Job ▸
Return the data exactly, but only from the line containing "建议开局跳伞选R城或P城，利用双倍物资快速成型，避免" through its last line.

Data records ▸
* * *

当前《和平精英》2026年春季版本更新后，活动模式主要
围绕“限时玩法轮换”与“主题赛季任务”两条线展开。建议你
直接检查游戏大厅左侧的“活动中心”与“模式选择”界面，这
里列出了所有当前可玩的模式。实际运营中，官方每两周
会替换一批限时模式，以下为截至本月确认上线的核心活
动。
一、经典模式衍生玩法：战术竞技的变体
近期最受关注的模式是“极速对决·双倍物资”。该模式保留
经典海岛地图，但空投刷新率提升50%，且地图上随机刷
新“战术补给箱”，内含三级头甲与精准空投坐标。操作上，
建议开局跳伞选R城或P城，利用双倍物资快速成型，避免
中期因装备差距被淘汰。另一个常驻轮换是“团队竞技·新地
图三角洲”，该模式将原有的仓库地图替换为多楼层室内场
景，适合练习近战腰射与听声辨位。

* * *

Exercise response ▸
建议开局跳伞选R城或P城，利用双倍物资快速成型，避免
中期因装备差距被淘汰。另一个常驻轮换是“团队竞技·新地
图三角洲”，该模式将原有的仓库地图替换为多楼层室内场
景，适合练习近战腰射与听声辨位。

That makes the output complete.